Who was flying down the freeway with you in your ’02 Mustang while you punched the roof of the car in anger after your parents called you a basement-dwelling loser?

I was the one who got you, man. I understood why you got that eyebrow ring. I knew why you put that much gel in your hair. I loved your baggy pants; they gave your nuts plenty of room to hang, unlike those skin-tight manhood crushers you wear today.

I guess that no matter what I say, I’m not going to change your mind. I’ll just have to accept that all good things really do come to an end. But, I’ll have you know I was a really good thing. A damn good thing who was loyal to the core and had a heart of gold. Times change and I guess I’m just not cool anymore. Honestly, it tears me apart to even say those words. It’s like calling Michael Jordan unathletic, or saying the Beatles weren’t musical.

Alright, alright, I get it, you’re done. But this doesn’t mean I can’t ask for some kind of justice or closure.
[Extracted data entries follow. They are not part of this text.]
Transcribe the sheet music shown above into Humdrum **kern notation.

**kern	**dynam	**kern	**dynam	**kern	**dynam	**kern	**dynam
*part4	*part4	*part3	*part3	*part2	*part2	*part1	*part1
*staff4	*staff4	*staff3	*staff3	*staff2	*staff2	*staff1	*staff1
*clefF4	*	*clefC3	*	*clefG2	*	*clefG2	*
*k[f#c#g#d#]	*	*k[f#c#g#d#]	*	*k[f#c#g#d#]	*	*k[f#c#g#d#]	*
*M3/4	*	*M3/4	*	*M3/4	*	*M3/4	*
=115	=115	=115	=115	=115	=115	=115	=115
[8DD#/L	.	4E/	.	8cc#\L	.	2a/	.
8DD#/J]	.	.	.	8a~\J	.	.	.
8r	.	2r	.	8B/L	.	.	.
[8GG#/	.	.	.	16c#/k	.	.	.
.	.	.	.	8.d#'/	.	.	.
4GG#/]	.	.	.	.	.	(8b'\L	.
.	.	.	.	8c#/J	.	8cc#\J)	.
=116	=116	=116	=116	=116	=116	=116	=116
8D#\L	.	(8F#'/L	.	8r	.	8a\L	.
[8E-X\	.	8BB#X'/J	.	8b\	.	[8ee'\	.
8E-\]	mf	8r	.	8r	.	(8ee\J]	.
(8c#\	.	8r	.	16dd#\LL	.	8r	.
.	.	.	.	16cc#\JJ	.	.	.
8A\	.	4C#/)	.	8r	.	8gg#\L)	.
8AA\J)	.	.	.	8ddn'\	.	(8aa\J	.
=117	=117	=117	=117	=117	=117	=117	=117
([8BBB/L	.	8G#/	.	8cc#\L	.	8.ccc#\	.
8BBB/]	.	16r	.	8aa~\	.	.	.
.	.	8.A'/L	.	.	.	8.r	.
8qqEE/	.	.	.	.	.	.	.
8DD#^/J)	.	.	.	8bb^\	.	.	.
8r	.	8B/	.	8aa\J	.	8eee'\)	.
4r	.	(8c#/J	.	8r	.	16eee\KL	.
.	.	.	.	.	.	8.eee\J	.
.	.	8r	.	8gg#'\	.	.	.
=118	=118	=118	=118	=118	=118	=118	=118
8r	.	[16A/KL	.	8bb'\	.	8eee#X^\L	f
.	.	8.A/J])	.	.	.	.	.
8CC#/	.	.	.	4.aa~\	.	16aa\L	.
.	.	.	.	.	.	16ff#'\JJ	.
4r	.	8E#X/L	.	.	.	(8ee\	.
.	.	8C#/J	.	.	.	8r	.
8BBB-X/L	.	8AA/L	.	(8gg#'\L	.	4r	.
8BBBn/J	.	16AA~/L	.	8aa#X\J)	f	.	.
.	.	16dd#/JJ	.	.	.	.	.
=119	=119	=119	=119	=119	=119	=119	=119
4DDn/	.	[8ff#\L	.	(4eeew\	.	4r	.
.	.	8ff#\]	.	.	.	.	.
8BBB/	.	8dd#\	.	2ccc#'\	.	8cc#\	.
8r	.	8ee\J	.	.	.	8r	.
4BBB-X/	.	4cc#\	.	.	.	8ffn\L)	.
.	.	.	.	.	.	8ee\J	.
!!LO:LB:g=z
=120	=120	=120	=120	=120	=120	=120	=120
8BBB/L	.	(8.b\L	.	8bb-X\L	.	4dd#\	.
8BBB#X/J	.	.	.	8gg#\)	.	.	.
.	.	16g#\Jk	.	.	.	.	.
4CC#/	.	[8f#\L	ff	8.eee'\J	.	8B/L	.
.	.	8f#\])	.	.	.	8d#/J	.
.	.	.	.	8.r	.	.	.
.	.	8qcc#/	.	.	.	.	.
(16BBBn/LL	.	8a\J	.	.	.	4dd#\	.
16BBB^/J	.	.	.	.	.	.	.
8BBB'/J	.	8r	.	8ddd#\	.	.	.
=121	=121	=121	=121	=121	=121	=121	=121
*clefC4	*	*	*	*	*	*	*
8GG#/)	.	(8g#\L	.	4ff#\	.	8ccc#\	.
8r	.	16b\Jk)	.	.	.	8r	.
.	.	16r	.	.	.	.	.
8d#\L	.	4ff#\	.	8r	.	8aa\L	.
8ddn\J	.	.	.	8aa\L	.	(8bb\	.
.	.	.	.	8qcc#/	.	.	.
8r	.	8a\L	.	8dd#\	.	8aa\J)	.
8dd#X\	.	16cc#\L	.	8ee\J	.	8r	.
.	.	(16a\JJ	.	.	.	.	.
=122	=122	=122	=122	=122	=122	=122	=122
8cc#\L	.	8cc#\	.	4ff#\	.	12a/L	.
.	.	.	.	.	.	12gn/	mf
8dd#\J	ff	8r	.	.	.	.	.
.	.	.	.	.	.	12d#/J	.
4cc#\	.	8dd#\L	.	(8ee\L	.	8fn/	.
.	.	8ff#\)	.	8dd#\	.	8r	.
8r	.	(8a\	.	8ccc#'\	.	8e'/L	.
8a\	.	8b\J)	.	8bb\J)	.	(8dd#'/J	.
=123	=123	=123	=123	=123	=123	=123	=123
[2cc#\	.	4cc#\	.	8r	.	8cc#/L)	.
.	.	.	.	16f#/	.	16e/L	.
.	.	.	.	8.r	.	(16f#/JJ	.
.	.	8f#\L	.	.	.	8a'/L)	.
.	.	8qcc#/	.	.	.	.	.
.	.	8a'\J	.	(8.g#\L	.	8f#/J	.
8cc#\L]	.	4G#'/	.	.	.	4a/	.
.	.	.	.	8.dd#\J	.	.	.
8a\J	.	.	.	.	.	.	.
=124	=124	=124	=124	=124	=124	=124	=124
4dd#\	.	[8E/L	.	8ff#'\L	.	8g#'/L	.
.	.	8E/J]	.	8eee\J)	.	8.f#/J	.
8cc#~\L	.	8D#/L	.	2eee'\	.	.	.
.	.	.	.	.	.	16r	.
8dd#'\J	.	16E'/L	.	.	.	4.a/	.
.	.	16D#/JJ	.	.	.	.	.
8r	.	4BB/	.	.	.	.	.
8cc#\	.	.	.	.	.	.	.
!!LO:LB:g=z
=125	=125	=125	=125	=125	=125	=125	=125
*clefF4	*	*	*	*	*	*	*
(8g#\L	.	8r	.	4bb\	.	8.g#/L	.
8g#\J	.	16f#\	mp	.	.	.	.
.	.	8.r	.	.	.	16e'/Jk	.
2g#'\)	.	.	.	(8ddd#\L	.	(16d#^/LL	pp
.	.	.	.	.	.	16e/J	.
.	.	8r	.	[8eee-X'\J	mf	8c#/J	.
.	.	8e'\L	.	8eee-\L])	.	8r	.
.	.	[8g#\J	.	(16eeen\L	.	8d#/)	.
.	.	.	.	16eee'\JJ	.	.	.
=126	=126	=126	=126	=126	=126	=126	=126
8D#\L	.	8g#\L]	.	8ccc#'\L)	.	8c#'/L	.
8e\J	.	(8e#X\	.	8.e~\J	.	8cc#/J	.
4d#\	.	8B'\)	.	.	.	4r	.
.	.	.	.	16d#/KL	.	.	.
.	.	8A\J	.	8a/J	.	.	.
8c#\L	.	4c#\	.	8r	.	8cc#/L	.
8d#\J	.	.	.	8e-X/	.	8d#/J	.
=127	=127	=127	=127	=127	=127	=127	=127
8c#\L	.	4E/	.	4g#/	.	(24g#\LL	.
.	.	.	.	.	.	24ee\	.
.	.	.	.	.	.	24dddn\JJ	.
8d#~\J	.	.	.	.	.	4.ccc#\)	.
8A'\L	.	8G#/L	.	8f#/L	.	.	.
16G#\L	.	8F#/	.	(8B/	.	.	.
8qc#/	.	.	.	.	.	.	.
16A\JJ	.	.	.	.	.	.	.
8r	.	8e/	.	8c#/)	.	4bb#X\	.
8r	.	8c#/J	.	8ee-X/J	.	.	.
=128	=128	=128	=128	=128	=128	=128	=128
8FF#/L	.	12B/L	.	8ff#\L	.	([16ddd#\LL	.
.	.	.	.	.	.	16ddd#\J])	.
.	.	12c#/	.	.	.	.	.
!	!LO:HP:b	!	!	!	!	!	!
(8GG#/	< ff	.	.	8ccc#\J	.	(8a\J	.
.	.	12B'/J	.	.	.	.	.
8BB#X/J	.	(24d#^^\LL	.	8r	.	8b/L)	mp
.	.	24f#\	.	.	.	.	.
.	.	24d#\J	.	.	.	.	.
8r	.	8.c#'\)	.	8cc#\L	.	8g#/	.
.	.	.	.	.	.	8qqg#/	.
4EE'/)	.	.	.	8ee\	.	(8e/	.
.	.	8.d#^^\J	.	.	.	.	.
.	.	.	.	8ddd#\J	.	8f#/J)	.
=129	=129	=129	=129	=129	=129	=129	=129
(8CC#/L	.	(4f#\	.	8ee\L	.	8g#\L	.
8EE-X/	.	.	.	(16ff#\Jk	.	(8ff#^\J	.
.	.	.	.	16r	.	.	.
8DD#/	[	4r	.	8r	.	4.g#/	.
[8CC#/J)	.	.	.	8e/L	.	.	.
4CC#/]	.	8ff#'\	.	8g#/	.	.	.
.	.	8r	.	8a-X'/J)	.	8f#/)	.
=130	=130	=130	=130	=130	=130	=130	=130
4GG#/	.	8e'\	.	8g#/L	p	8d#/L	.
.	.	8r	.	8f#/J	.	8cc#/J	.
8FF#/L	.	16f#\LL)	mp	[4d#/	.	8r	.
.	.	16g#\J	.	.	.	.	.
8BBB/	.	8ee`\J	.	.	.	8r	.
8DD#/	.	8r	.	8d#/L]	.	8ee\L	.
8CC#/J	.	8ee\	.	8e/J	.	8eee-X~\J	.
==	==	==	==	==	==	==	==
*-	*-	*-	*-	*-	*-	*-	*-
Take me out of the damn closet. Pick me up from under your bed. Some kind of recognition for everything we’ve been through would be nice. Hang me on the wall or something. Put me in the drawer with your iPod Nano. At the very least, let me lay in the box with all your Korn and DMX albums. Those guys still appreciate me. Unlike you.

The funny thing is, one day, I will be cool again. If fanny packs can do it, anything’s possible, bro.